Data items:

☆ ☆ ☆ ☆ ☆ ☆ ☆

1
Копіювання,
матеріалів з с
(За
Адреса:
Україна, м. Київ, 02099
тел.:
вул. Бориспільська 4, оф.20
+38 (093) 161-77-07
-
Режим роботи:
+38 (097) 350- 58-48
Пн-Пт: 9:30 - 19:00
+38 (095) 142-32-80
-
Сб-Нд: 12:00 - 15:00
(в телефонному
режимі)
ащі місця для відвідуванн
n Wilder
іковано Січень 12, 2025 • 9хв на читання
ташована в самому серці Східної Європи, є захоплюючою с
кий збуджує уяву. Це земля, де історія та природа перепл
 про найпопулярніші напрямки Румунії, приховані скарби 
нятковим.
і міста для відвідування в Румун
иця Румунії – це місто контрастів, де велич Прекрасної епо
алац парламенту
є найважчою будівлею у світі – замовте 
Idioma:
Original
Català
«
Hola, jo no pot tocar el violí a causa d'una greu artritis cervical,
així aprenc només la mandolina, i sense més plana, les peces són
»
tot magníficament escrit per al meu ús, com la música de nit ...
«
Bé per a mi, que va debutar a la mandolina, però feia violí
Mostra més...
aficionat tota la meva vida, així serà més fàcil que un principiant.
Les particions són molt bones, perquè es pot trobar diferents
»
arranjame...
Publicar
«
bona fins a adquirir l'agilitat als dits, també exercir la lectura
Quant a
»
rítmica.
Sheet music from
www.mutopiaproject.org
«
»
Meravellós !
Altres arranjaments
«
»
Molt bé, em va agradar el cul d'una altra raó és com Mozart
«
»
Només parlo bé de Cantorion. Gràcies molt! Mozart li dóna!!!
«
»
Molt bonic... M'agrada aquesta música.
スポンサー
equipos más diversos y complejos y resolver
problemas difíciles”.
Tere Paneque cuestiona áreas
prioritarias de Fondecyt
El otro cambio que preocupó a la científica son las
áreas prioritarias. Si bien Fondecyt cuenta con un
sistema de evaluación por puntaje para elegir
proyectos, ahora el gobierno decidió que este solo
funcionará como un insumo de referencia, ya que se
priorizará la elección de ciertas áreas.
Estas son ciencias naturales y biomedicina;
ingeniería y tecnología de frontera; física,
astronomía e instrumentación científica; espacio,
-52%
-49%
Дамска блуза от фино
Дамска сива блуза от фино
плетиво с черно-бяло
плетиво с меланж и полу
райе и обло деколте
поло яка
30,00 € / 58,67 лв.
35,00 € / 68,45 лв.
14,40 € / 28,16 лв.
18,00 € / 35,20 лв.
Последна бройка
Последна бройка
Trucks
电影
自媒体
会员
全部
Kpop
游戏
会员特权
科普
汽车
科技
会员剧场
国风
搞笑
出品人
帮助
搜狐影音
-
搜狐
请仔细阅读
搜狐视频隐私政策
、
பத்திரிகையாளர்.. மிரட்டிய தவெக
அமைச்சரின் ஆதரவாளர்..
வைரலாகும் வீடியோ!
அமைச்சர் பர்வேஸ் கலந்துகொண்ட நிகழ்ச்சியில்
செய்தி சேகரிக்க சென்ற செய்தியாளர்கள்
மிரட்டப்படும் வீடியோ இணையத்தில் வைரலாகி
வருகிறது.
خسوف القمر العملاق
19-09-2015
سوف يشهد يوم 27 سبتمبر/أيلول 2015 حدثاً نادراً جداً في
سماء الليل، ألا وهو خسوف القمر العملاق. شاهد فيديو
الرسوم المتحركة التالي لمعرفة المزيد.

☆ ☆ ☆ ☆ ☆ ☆ ☆

## [Required work]
Your response should contain each line of the entries above that holds the string "Румунії".

## [Response to the exercise]
 про найпопулярніші напрямки Румунії, приховані скарби 
иця Румунії – це місто контрастів, де велич Прекрасної епо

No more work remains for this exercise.